U.S. officials had been pushing for the agreement as a way to slow the flow of migrants from Central America who have streamed across the Mexican border and into the United States in recent months. This week, Trump had threatened to impose tariffs on Guatemala, or to ban travel from the country, if the agreement was not signed. In the Oval Office on Friday, Trump said the agreement would “put coyotes and the smugglers out of business.”

“These are bad people,” Trump said in a signing ceremony with Enrique Degenhart, Guatemala’s minister of interior and foreign affairs.

The accord, known as “safe third,” would affect migrants who flee countries like El Salvador and Honduras seeking refuge from danger.

Under the agreement, asylum-seekers from those countries who arrive at the U.S. border will be turned away if they traveled through Guatemala on their way north. Instead of being returned home, however, they would be sent back to Guatemala, which under the agreement would be designated as a safe country for those migrants to live.

Critics of such policies say Guatemala is itself one of the most dangerous countries in the world and is hardly a place of refuge for those fleeing gangs and government violence.

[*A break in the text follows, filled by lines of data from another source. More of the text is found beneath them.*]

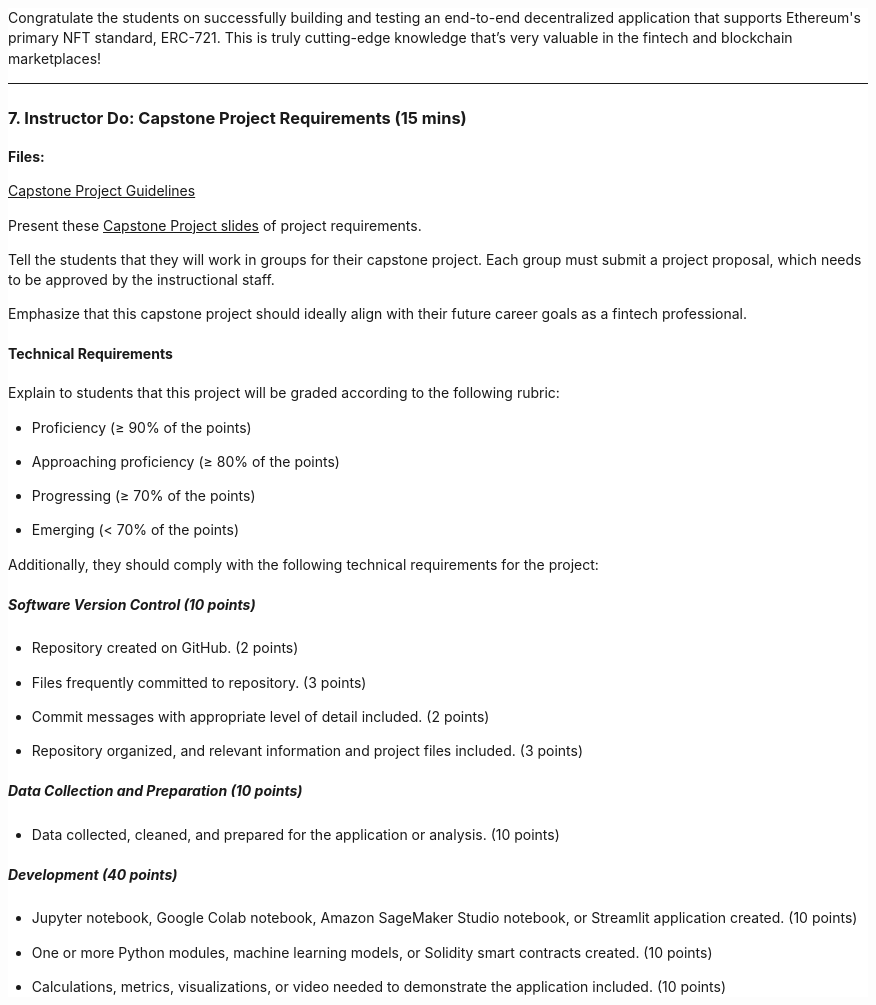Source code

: Congratulate the students on successfully building and testing an end-to-end decentralized application that supports Ethereum's primary NFT standard, ERC-721. This is truly cutting-edge knowledge that’s very valuable in the fintech and blockchain marketplaces!

---

### 7. Instructor Do: Capstone Project Requirements (15 mins)

**Files:**

[Capstone Project Guidelines](Activities/05-Ins_Project_Requirements/Capstone_Project_Guidelines.md)

Present these [Capstone Project slides](https://docs.google.com/presentation/d/170m6HH62_ec7K1gI-N6XwXXQC9gl8JyakvQA8vlmgQg/edit?usp=sharing) of project requirements.

Tell the students that they will work in groups for their capstone project. Each group must submit a project proposal, which needs to be approved by the instructional staff.

Emphasize that this capstone project should ideally align with their future career goals as a fintech professional.

#### Technical Requirements

Explain to students that this project will be graded according to the following rubric:

- Proficiency (&ge; 90% of the points)

- Approaching proficiency (&ge; 80% of the points)

- Progressing (&ge; 70% of the points)

- Emerging (&lt; 70% of the points)

Additionally, they should comply with the following technical requirements for the project:

##### Software Version Control (10 points)

- Repository created on GitHub. (2 points)

- Files frequently committed to repository. (3 points)

- Commit messages with appropriate level of detail included. (2 points)

- Repository organized, and relevant information and project files included. (3 points)

##### Data Collection and Preparation (10 points)

- Data collected, cleaned, and prepared for the application or analysis. (10 points)

##### Development (40 points)

- Jupyter notebook, Google Colab notebook, Amazon SageMaker Studio notebook, or Streamlit application created. (10 points)

- One or more Python modules, machine learning models, or Solidity smart contracts created. (10 points)

- Calculations, metrics, visualizations, or video needed to demonstrate the application included. (10 points)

Negotiatio­ns between diplomats for the United States and Guatemala broke down in the past two weeks after Guatemala’s Constituti­onal Court ruled that President Jimmy Morales could not sign the agreement until legal challenges were resolved. The ruling led Morales to cancel a planned trip in mid-July to sign the agreement, leaving Trump fuming.

Friday’s action appears to suggest that the threats — which provoked concern among Guatemala’s business community about the effect of tariffs — worked.

It was unclear how Morales intended to carry out the agreement, given the court ruling. Officials said the Guatemalan legislatur­e must approve the agreement before it can go into effect.